Maybe I’m stuck too much in the mindset of those “traditional” types of media and distribution, I don’t know. Bottom line, for me personally, is that it seems unfair to allow a situation where someone else can sell—potentially even profit from—something you yourself did and are trying to sell, and to provide no legal avenues to prevent it other than appealing to buyers to do the right thing.

“Unfair” is subjective, of course. And not necessarily a good reason to do anything. But it’s why I think there needs to be at least some level of copyright. Abuse is possible, certainly, but that’s not a reason to have nothing at all, either.

And I’m not advocating for the kind of all-encompassing, self-censorship-inducing copyright that would pounce on Youtube remixes or reprogramming your PS3. I think you should have every right to do both, I’m just saying—in that context—that you shouldn’t necessarily have the right to build and sell PS3s yourself. I’m 100% against hardware restrictions, location restrictions, and anything else of the sort. My own recent struggles with an HDMI splitter have seen me shouting at the evils of HDCP stopping me from watching a blu-ray (which I paid for) on the TV in the other room.

Maybe the problem is that “copyright” has become that big, all-encompassing thing in the first place.

As someone who writes (I won’t say “writer” because it isn’t my day job) all I really want is 1) to be recognized as the author of what I wrote if I choose to be, and 2) to have some way to stop others from making money off what I’ve written without my permission. Item 1 ought to be universal. Item 2 doesn’t have to be, although having a say in it for at least a little while seems fair.

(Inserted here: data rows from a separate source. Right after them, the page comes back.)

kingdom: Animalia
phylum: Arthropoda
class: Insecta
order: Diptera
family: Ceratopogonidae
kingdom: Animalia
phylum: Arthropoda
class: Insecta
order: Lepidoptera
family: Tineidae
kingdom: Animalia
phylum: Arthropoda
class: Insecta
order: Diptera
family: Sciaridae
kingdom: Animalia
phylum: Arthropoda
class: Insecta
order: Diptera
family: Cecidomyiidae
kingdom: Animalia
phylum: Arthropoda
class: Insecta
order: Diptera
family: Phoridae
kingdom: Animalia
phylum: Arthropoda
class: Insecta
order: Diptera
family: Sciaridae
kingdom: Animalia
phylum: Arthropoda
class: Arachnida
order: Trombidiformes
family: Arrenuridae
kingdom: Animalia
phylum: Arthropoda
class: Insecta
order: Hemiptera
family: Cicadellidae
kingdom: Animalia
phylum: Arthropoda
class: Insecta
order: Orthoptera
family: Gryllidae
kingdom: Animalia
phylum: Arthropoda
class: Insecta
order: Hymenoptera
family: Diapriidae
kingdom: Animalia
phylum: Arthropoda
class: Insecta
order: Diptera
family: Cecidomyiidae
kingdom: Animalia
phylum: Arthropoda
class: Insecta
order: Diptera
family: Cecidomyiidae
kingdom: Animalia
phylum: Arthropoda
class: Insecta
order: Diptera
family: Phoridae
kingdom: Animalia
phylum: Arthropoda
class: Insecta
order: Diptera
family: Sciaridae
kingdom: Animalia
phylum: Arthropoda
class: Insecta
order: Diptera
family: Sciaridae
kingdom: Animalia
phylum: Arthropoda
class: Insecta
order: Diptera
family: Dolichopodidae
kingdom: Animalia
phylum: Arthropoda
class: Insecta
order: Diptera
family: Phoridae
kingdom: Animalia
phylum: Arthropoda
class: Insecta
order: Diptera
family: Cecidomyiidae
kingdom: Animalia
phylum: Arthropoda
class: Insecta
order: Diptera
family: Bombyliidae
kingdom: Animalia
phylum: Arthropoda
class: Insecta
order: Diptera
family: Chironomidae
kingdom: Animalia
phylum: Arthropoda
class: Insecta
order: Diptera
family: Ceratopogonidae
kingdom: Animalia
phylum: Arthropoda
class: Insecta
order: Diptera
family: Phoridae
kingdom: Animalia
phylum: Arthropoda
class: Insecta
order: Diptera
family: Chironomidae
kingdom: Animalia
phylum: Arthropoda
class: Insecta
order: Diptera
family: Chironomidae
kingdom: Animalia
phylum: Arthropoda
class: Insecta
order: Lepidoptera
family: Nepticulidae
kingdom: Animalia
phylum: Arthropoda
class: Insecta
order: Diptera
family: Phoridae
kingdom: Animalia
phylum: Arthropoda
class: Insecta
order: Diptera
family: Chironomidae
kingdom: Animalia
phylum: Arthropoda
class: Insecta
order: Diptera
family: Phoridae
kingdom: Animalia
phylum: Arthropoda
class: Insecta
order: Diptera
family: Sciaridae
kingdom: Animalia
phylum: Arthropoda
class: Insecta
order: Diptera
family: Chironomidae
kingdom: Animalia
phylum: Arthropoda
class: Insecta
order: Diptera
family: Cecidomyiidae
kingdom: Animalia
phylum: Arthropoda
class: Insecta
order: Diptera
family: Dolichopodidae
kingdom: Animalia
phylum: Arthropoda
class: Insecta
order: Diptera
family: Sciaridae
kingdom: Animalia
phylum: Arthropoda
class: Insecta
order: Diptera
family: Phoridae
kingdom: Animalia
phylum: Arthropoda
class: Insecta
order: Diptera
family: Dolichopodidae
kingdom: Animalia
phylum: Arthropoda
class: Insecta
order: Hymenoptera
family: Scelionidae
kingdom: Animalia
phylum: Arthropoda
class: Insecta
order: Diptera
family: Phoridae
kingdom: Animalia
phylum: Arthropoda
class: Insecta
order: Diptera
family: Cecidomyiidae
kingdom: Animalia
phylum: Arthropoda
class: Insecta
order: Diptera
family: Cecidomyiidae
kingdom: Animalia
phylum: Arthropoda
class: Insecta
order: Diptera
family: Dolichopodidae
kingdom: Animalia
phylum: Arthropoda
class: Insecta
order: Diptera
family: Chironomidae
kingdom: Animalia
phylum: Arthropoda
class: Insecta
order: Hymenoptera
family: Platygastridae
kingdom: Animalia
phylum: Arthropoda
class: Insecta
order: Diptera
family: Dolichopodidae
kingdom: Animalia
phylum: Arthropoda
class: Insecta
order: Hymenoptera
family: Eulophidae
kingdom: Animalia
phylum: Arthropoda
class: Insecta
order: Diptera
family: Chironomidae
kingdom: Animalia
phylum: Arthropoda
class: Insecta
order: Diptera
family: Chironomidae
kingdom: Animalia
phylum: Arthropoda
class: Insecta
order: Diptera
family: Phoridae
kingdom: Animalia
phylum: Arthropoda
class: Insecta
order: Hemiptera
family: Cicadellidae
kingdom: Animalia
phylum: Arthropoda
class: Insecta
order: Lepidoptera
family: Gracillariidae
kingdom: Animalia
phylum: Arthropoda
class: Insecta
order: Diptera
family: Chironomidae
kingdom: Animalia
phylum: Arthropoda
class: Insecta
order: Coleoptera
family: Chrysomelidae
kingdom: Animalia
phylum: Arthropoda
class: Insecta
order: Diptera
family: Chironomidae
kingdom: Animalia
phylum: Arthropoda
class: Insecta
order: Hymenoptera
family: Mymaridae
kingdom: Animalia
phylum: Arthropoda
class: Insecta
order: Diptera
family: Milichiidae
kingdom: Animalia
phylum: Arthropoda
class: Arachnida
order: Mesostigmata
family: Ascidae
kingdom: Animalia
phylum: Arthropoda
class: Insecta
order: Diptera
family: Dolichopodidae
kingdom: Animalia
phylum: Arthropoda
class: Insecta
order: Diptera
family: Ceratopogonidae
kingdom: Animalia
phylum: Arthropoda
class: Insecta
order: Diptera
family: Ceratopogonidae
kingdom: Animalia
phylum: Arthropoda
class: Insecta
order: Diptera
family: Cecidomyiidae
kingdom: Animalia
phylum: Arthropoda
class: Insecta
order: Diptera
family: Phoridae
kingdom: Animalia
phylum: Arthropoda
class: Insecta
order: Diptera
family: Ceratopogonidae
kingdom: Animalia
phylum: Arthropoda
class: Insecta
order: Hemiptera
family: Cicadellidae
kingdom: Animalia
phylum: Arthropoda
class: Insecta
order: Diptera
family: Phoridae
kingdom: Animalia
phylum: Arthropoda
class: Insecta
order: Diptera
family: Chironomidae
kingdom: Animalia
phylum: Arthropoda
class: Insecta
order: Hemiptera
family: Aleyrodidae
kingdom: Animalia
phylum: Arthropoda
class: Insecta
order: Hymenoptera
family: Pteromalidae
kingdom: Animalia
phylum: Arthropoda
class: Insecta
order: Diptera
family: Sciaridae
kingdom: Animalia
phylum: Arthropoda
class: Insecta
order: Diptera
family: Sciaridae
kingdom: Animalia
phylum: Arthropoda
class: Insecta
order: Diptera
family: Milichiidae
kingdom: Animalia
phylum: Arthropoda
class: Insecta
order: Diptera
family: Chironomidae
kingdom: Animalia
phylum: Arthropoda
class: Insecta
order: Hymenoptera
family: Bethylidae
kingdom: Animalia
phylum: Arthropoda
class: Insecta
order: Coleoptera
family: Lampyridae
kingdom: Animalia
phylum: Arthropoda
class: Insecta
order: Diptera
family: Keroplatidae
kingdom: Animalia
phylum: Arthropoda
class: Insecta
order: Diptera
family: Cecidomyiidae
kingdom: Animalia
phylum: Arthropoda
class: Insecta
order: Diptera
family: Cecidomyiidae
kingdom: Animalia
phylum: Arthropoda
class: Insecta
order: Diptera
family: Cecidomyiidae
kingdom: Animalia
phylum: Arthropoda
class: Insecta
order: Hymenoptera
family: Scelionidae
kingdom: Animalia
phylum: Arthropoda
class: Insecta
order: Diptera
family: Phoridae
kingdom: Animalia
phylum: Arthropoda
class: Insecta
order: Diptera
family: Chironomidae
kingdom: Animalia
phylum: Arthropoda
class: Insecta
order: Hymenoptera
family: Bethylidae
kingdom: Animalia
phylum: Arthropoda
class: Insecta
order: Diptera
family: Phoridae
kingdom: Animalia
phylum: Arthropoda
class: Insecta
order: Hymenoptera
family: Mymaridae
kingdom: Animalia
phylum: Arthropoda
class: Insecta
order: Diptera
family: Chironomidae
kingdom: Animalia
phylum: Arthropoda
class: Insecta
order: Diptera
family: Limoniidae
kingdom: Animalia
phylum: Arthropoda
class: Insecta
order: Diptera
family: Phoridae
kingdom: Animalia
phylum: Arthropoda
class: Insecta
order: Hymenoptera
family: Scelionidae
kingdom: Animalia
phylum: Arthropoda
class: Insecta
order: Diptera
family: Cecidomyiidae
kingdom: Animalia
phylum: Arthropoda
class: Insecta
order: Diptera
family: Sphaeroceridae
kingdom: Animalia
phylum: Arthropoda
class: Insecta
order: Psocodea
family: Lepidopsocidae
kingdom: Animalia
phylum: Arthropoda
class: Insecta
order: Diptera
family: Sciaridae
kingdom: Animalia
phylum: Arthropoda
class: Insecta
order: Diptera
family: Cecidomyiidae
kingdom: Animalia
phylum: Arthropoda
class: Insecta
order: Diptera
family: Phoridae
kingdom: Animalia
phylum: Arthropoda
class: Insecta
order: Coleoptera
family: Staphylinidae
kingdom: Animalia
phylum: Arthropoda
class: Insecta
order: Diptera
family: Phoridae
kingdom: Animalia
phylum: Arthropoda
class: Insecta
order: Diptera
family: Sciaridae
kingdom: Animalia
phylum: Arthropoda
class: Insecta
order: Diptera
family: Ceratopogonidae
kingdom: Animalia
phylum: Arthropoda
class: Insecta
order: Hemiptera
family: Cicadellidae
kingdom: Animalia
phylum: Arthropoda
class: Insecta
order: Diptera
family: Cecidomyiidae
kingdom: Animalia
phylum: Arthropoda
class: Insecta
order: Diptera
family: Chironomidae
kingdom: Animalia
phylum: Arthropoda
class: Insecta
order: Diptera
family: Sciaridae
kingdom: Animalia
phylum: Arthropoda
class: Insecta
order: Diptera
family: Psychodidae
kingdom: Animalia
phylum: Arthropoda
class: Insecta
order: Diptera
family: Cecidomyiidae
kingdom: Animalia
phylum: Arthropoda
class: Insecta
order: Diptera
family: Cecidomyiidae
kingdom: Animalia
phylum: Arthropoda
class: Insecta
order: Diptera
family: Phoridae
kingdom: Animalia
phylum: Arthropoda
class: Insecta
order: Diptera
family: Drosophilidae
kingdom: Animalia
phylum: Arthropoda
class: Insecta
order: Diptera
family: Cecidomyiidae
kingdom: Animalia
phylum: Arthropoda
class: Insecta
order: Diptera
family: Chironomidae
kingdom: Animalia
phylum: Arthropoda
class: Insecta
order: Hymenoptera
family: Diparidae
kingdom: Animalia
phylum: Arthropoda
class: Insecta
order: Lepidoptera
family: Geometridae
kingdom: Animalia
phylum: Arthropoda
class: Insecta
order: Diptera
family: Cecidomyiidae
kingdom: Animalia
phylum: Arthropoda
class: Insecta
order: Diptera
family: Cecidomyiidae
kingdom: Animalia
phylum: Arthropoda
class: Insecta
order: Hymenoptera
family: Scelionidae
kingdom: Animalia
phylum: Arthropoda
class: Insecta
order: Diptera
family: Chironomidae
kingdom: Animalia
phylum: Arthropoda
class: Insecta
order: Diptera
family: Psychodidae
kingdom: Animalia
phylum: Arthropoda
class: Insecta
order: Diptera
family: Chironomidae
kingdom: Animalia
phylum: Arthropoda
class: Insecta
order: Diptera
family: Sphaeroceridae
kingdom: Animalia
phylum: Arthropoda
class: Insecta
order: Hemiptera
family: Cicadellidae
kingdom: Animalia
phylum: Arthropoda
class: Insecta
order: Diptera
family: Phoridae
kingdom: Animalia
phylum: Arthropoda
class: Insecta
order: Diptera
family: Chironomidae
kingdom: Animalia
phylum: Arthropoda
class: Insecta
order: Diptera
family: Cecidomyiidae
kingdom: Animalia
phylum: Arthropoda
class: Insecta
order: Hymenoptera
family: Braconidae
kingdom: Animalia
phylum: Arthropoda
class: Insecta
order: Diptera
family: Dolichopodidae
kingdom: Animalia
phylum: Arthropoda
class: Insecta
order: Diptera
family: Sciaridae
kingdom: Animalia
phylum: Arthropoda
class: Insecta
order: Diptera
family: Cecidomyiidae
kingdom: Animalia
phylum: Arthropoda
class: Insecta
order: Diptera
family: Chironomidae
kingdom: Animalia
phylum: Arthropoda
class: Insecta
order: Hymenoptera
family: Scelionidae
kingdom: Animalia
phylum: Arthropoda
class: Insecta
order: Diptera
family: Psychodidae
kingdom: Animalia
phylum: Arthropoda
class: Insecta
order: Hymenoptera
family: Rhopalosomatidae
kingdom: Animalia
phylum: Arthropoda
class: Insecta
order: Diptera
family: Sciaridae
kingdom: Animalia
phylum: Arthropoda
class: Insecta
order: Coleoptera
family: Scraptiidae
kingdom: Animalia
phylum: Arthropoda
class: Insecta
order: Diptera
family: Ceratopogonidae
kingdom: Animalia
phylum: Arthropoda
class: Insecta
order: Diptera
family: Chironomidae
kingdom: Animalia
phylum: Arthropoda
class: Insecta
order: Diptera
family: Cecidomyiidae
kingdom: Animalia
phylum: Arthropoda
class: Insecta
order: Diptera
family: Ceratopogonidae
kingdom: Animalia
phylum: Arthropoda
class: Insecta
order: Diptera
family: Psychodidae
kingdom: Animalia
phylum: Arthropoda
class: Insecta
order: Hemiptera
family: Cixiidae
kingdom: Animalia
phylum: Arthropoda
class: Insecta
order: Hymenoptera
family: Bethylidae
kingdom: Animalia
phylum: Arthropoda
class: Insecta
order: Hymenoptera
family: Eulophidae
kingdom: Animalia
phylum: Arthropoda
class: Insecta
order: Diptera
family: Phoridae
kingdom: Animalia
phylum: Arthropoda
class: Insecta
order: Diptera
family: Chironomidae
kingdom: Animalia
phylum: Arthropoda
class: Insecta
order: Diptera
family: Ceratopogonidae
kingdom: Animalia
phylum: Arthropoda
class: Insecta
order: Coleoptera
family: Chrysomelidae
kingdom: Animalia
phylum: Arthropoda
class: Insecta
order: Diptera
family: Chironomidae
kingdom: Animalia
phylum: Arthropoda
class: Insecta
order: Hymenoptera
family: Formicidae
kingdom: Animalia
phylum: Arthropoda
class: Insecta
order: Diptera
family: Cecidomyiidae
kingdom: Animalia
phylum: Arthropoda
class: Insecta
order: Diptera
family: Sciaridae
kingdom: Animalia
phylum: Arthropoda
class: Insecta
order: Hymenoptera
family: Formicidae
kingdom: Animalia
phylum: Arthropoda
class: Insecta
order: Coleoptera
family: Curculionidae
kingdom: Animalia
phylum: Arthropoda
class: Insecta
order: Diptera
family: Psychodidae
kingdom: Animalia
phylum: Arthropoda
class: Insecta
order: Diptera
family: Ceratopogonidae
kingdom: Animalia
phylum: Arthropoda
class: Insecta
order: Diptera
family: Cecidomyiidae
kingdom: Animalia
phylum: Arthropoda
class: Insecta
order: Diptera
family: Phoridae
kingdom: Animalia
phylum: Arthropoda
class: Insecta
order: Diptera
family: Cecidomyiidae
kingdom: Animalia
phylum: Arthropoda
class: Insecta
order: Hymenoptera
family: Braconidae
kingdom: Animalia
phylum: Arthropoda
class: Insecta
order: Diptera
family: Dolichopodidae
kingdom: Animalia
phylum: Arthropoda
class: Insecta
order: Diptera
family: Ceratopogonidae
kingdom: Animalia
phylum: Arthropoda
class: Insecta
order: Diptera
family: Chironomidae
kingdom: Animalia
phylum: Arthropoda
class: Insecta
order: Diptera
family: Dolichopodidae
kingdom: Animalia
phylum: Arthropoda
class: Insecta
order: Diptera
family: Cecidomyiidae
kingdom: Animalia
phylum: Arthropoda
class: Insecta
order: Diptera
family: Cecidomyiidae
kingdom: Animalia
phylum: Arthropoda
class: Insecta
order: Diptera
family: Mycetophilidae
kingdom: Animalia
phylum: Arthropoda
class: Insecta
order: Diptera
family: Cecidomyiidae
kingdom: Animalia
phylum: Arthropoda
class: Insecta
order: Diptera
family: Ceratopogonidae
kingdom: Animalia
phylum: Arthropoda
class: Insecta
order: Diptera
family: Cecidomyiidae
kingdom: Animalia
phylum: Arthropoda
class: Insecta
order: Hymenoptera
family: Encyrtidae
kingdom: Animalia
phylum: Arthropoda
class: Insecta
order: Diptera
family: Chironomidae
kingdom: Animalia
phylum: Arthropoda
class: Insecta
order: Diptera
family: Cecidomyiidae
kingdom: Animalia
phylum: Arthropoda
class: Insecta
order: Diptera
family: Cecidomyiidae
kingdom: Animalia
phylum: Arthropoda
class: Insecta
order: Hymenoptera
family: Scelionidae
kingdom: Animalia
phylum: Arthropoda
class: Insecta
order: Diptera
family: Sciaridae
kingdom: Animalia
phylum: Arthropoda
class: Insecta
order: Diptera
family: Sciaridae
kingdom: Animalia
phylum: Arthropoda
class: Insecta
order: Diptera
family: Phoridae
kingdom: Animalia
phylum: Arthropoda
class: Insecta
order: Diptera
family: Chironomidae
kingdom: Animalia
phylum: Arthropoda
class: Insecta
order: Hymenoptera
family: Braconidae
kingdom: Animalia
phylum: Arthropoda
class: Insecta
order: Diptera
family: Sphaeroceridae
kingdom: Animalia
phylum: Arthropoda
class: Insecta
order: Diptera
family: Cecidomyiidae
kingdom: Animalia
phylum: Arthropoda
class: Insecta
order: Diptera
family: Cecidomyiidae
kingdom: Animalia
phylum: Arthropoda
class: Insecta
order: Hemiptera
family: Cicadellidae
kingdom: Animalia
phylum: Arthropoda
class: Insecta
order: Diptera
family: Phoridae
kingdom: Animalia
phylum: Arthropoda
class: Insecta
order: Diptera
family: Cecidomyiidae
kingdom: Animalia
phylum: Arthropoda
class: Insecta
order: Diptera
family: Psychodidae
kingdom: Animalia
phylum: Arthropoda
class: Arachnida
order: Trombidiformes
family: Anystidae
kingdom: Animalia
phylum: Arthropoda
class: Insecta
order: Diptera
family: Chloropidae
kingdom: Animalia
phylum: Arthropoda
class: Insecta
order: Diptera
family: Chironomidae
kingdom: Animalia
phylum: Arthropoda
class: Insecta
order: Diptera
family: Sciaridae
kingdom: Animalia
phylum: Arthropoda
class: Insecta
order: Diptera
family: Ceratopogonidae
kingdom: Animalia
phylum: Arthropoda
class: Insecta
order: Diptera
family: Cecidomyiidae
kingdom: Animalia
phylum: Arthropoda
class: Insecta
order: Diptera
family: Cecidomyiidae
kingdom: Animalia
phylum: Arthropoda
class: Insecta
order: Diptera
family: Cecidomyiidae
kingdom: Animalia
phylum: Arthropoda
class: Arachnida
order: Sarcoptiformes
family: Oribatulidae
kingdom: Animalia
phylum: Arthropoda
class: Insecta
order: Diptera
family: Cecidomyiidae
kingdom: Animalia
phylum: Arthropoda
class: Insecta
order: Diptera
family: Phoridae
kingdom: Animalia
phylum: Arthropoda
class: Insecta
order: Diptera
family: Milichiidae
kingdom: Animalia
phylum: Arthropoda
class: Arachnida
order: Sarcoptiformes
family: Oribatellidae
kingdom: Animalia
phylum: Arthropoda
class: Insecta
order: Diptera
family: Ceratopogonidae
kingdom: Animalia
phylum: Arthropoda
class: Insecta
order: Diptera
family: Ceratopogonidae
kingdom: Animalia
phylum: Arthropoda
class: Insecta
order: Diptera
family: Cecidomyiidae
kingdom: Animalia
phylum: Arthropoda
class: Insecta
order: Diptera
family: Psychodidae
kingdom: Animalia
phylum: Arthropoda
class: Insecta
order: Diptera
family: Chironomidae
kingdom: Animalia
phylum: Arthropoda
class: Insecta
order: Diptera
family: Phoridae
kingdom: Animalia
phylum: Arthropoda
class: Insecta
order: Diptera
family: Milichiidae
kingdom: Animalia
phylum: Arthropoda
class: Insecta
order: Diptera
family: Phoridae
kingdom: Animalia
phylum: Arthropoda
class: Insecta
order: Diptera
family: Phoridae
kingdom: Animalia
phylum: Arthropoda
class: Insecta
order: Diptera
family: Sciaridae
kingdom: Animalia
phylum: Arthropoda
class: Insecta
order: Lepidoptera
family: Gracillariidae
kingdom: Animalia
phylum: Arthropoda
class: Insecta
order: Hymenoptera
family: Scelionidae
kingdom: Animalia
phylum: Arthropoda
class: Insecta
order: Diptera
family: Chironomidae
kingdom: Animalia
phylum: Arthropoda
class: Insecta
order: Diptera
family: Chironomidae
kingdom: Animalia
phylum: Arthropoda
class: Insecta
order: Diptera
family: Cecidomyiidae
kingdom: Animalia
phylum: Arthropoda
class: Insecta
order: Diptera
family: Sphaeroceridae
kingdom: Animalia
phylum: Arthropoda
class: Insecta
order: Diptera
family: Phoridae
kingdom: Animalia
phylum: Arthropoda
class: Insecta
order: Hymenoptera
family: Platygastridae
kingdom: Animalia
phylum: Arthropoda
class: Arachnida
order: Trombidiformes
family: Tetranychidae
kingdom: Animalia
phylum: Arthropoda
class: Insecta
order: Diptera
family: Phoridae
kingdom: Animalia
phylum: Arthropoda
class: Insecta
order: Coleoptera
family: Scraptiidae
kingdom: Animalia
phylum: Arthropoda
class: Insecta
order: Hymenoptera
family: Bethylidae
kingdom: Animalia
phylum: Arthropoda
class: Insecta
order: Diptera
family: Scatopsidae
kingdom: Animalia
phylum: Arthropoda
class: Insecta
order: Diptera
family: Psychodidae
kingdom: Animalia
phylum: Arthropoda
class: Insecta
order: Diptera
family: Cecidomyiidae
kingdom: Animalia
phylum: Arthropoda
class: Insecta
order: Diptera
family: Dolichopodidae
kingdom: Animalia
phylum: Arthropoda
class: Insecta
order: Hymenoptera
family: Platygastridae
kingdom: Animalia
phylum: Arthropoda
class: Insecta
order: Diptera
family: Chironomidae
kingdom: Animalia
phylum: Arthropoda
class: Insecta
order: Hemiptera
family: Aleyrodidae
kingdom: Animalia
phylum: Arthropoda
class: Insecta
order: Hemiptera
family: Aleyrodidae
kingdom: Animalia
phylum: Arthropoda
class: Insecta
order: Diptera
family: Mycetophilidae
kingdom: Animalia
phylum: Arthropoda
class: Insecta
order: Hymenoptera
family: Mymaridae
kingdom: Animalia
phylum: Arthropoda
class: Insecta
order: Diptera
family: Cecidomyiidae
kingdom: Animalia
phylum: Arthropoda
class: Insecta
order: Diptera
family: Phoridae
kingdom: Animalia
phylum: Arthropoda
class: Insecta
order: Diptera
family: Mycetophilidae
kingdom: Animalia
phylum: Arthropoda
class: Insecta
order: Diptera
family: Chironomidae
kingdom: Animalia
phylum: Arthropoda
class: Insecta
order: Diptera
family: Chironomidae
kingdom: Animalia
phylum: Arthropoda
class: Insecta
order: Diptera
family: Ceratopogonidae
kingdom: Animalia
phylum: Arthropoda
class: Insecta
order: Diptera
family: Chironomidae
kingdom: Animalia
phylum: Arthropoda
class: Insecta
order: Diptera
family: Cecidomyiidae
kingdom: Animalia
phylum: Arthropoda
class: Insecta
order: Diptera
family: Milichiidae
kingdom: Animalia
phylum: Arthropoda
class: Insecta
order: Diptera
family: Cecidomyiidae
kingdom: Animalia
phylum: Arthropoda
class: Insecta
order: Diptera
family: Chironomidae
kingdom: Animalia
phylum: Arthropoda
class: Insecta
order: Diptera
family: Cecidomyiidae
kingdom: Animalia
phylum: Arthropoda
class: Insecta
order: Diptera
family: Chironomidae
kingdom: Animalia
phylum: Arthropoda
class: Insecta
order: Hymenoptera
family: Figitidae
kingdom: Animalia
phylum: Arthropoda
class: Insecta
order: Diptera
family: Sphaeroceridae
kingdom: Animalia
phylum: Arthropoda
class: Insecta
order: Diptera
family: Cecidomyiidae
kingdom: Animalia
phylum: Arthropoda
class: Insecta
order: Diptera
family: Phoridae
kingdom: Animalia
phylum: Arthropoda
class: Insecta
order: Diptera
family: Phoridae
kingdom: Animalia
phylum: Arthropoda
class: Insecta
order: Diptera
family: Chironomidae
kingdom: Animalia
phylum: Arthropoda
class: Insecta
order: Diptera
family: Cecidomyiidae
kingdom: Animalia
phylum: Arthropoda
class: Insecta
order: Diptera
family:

In a perfect world, I think there wouldn’t be any need for copyright at all. A person could create their work, whatever it happened to be, offer it to the world, make money at it if they wanted, and not have to worry about the rest. It’s just that I’m not sure we’re there yet, not completely.

Rikuo (profile) says:

Re: Re: Re:2 Re:

I suppose we should chalk this up to agree to disagree? I respect your opinion and do understand your desire to be compensated for your work – I’m just of the opinion that in a world where one group of people argue for the restriction of speech and property rights from everybody else (no matter how benign your intentions are in the first place), then you simply don’t deserve it. Perhaps I blame what copyright has become, and refuse to recognise any potential benefits it had in its original form and so have become soured on the whole idea, but I don’t want to give up my inherent rights merely so someone else can attempt to make a living. It’s too high a price for me to willingly pay.

BTW, I’m first wording your comment as a shining example of how someone should argue for copyright. I disagree, but you explained yourself well. Hopefully certain people who shall go nameless can learn from your example.

Jason says:

Re: Re: Re:3 Re:

I can live with that. (Agreeing to disagree.)

I don’t really think we’re all that far apart though, not really. Maybe it’s just a matter of point of view, or semantics, or something.

For example (and it’s okay if we wrap up at this point, I don’t mean to keep things going unnecessarily) I’d use your exact words: “I don’t want to give up my inherent rights merely so someone else can attempt to make a living.” I would probably say almost exactly the same thing, just from the other side. That is, don’t I have inherent rights as the author that a third party would be violating by selling something I wrote without permission?

It’s a fuzzy area, I admit, and I don’t claim to have all the answers. Like so much else the only way to go is compromise, and by necessity that’s never perfect either. I do think we can do a lot better than the current state of things, though.